Anywhere the string "symbols" shows up in the listing below, copy the line it is in.

Records supplied.

□ □ □ □ □

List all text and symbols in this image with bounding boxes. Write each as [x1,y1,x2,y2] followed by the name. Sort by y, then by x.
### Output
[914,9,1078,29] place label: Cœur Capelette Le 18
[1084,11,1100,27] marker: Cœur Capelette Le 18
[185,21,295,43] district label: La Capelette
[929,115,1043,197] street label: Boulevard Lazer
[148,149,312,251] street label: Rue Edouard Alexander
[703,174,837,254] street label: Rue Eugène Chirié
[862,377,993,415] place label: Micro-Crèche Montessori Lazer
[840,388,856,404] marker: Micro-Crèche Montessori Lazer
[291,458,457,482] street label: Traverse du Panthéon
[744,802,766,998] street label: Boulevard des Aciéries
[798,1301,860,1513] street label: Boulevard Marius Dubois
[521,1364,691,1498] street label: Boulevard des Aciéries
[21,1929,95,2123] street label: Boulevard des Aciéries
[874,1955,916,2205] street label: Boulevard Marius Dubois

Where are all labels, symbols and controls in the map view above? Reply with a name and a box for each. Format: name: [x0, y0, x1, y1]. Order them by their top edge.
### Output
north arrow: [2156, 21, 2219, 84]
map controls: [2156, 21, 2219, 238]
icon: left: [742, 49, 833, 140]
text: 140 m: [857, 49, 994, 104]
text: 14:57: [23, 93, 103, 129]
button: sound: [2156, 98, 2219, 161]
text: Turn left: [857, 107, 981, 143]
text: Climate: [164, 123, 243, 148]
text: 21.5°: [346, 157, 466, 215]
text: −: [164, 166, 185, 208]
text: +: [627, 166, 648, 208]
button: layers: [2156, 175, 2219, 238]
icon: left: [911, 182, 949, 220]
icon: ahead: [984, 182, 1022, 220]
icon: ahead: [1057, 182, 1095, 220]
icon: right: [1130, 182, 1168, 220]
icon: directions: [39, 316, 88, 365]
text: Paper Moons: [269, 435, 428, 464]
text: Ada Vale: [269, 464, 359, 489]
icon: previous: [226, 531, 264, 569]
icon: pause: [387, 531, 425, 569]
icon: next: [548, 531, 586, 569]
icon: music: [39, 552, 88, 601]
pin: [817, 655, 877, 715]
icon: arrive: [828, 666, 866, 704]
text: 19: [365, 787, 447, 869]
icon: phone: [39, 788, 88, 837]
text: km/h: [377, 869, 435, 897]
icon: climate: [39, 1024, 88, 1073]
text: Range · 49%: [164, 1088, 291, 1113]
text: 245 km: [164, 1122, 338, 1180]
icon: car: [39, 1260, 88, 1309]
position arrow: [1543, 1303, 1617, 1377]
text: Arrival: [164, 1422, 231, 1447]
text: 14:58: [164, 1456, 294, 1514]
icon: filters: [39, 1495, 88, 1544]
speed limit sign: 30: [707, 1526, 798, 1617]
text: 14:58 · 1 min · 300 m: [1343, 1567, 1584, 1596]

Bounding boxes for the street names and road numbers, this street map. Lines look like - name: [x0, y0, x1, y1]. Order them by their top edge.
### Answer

□ □ □ □ □

Answer space.
List all text and symbols in this image with bounding boxes. Write each as [x1,y1,x2,y2] followed by the name. Sort by y, then by x.
Where are all labels, symbols and controls in the map view above? Reply with a name and a box for each. Format: name: [x0, y0, x1, y1]. Order them by their top edge.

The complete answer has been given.